SUPPLIED PASSAGE:
** BEGIN **

# Reboxx Exxact Socket Tool



## glenng6 (Mar 12, 2011)

I just purchased the Reboxx truck tuner (T-100) and I have a question. The instructions indicate that you need to press the journals lightly together in order for the tool to clean out the sockets. The problem is the tool, which is supposed to be HO, is so short I have to squeeze the journals a lot just so the tool doesn't fall out. When the journals are squeezed the ends of the journals aren't square to the tool. This can't be right. Also, if the opposite set of wheels is installed while I do this it falls out because the journals are spread so wide. I have all 1980's Athearn rolling stock kits, so most of the trucks are the same and I am only changing the 33" wheel sets. Should I have bought the Micro-Mark tool instead? Any ideas?


----------



## flyboy2610 (Jan 20, 2010)

Do they make one of these for N scale? If so, you may have gotten the wrong one.


----------



## glenng6 (Mar 12, 2011)

flyboy2610 said:


> Do they make one of these for N scale? If so, you may have gotten the wrong one.


Flyboy, thanks for the reply. As far as I know it is only made in HO and the package says it is HO. I will probably call the company on Monday.

Thanks again,

Glenn


----------

** END **

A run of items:
** BEGIN **

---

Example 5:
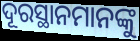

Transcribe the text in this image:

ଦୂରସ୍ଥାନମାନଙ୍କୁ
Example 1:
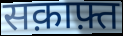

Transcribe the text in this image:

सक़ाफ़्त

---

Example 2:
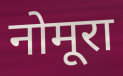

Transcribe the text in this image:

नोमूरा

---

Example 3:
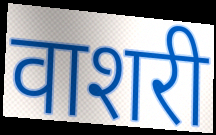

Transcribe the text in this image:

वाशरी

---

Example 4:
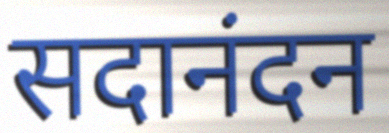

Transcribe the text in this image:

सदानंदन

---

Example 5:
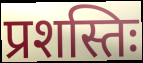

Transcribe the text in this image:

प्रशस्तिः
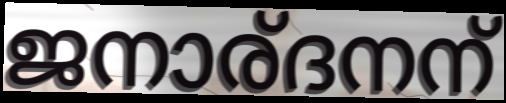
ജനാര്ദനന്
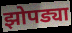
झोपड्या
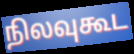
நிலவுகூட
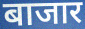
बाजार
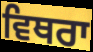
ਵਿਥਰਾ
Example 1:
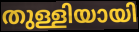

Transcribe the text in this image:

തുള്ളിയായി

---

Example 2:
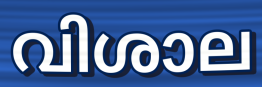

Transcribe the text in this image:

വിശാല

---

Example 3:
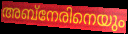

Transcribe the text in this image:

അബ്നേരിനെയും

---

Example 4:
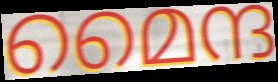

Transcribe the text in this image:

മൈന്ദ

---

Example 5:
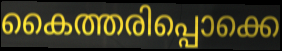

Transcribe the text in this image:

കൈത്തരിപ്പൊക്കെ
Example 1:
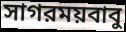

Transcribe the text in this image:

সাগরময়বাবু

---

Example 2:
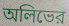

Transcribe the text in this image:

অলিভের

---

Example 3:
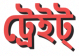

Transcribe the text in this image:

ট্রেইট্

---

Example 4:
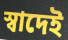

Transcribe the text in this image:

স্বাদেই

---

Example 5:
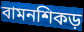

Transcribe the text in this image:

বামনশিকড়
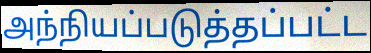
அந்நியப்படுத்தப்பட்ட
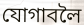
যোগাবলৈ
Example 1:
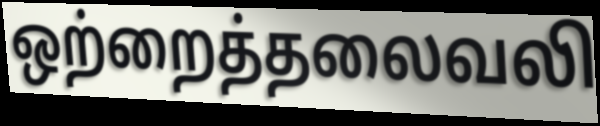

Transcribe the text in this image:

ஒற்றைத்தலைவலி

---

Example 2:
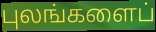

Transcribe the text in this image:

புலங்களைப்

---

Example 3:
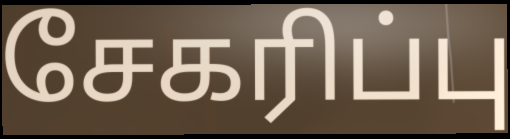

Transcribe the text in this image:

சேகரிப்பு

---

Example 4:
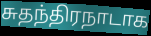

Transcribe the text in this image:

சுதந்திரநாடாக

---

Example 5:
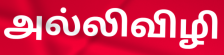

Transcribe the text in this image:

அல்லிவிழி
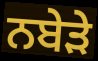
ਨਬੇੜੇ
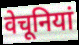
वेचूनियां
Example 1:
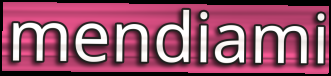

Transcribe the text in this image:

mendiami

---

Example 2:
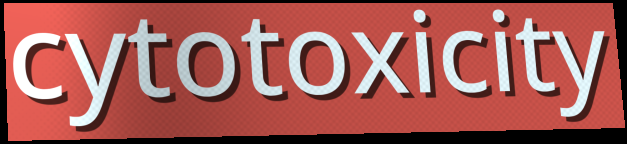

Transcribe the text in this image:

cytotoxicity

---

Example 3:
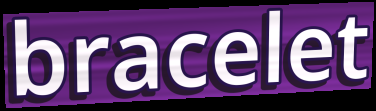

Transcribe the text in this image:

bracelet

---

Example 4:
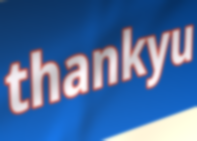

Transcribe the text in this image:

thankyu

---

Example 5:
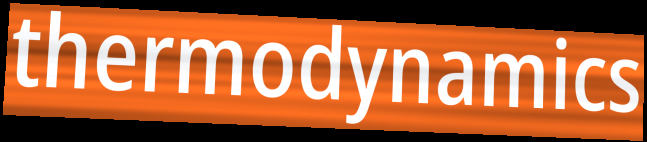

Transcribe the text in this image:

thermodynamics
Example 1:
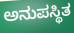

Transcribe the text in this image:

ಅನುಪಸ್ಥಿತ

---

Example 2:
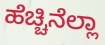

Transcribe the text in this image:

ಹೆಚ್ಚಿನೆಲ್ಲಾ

** END **

EXERCISE TASKS:
- a) In the truck tuner thread, which wheel sets is the first poster replacing?
- b) Swap "journals" for "side frames" in the truck tuner thread and write out the passage from "I just purchased" up to and including "(Jan 20, 2010)".

SOLUTIONS TO THE EXERCISE:
- a) Only the 33" wheel sets.

- b)
I just purchased the Reboxx truck tuner (T-100) and I have a question. The instructions indicate that you need to press the side frames lightly together in order for the tool to clean out the sockets. The problem is the tool, which is supposed to be HO, is so short I have to squeeze the side frames a lot just so the tool doesn't fall out. When the side frames are squeezed the ends of the side frames aren't square to the tool. This can't be right. Also, if the opposite set of wheels is installed while I do this it falls out because the side frames are spread so wide. I have all 1980's Athearn rolling stock kits, so most of the trucks are the same and I am only changing the 33" wheel sets. Should I have bought the Micro-Mark tool instead? Any ideas?


----------



## flyboy2610 (Jan 20, 2010)